By BRIAN N. SCHRADER
This November will be monumental for Californians. Voters will be tasked with making decisions on a swath of ballot measures addressing a wide-range of issues from voting rights restoration and bail reform to changes in consumer privacy law and property tax assessments.
In one of the most important measures, Californians are being given the chance to improve our control over the data that businesses collect on us. California Proposition 24, also known as the Consumer Personal Information Law and Agency Initiative, builds on the recent victories won by the California Consumer Privacy Act in 2018. That bill, which went into effect in January of this year, was hailed as the most expansive consumer privacy law in the country and a win for consumers. Going beyond all of the praise and hype, it’s important to note what the bill actually did. It shed a light on what kinds of data companies were collecting about us and who it was sold or disclosed to. It also allowed customers to request that their data be deleted and that companies not collect their data all without fear of discrimination. CCPA was both a landmark achievement and basic common sense. U.S. consumers are so starved for privacy protections that a few simple provisions are considered an incredible success.
This year, Californians have the opportunity to expand those protections, filling in the gaps left out of the CCPA, and give the state government more capacity to enforce its provisions.
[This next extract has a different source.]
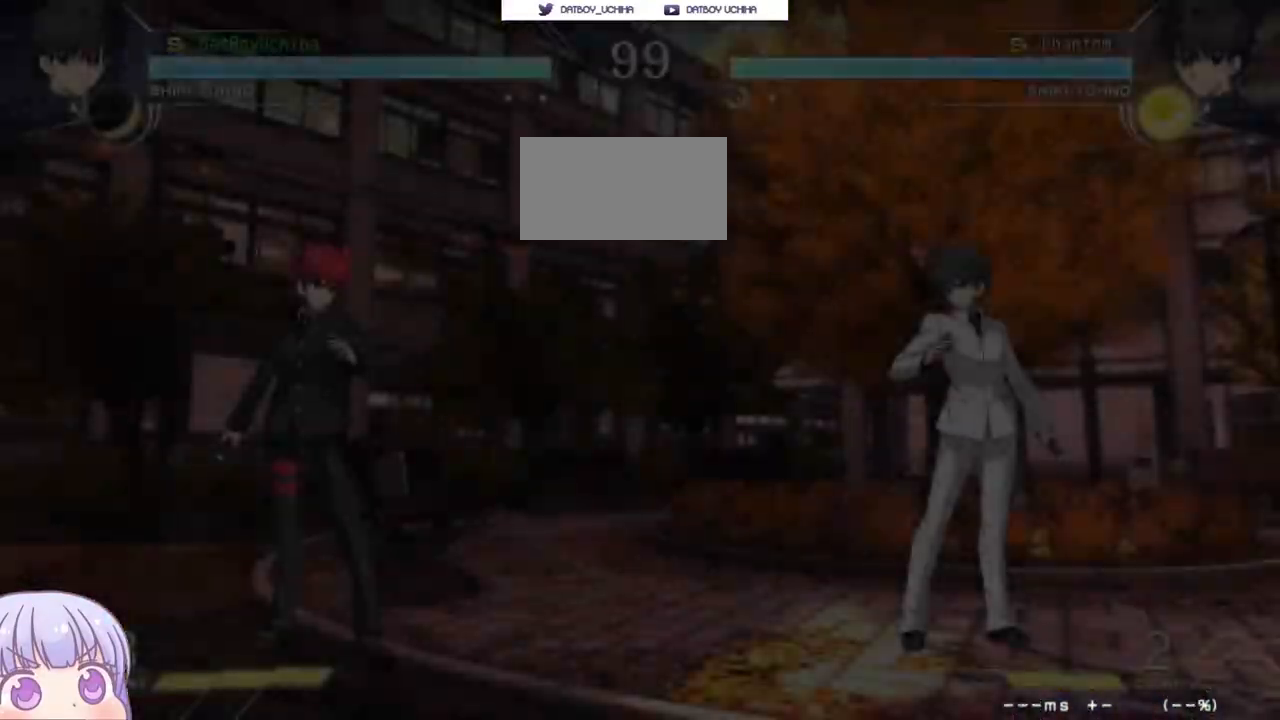
{"buttons": [], "left_stick": "center", "events": []}
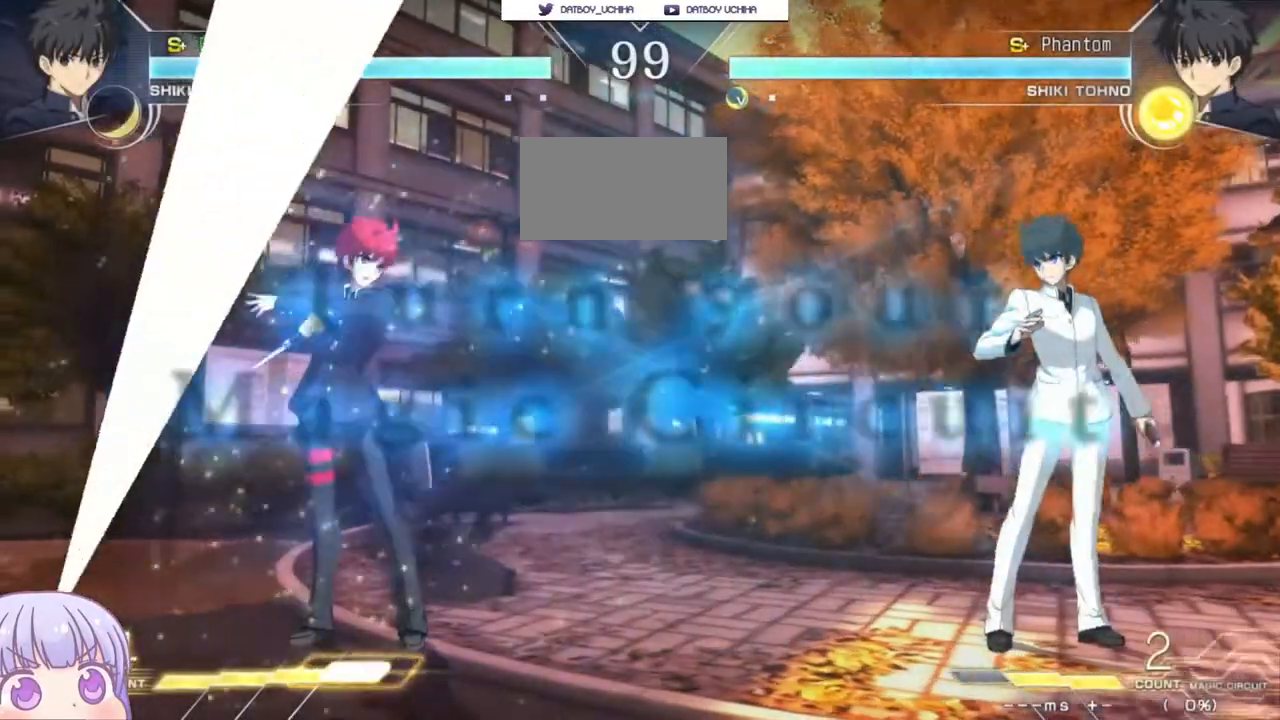
{"buttons": [], "left_stick": "down-right", "events": [[50, "left_stick", "up-right"], [333, "left_stick", "down-right"]]}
Proposition 24 would allow customers to tell businesses not to share data about them. It would also allow customers to opt-out of having their sensitive personal information sold or used for advertising, and provide a host of additional protections for minors.
Perhaps most importantly, Proposition 24 would establish a new California Data Protection Agency which would take over administering and enforcing these provisions as well as those in the now active CCPA. This new Data Protection Agency would function kind of like the FDA or other consumer watchdog agencies. Staffed by knowledgable experts in consumer protection and privacy law, it would be in charge of developing regulations, providing guidance to businesses, assessing penalties, and raising public awareness about the dangers of businesses abusing our data. The agency would protect the digital rights of all Californians and reign in the worst instincts of the corporate surveillance, ad tech, and data brokerage industries. Creating a separate agency also ensures that these issues are given the attention they deserve rather than languishing under other departments not staffed with technology experts who understand the nuances of privacy law and technology.
This measure marks an important step in California’s history as a role-model for the rest of the country. We have the chance to set the standard once again and proclaim our rights in this digital age. With time, other states and the federal government may well follow suit. As Gov. Gavin Newsom likes to say, “so goes California, so goes the nation.”
We desperately need better privacy protections online. Our private data is vacuumed up from all corners of the internet, bought and sold with reckless abandon, and used to sell ads. I’m a Web developer, so I understand what can be done with this technology and what’s being done today to abuse it. If you had said to a crowd in the early 1990s that within 30 years they’d be under constant, targeted domestic surveillance by companies looking to sell them skin cream and e-cigarettes, you’d have been laughed out of the room. But that’s exactly the world we live in today.
This November, Californians will be asked to vote on probably the most progressive slate of ballot measures in recent California history. With everything up in the air, it’s OK to feel overwhelmed, but we can’t let ourselves get distracted. We have a chance to further cement our rights, and we should take it.
— Brian Schrader is a local business owner, software developer, writer, and San Diego resident living in Normal Heights.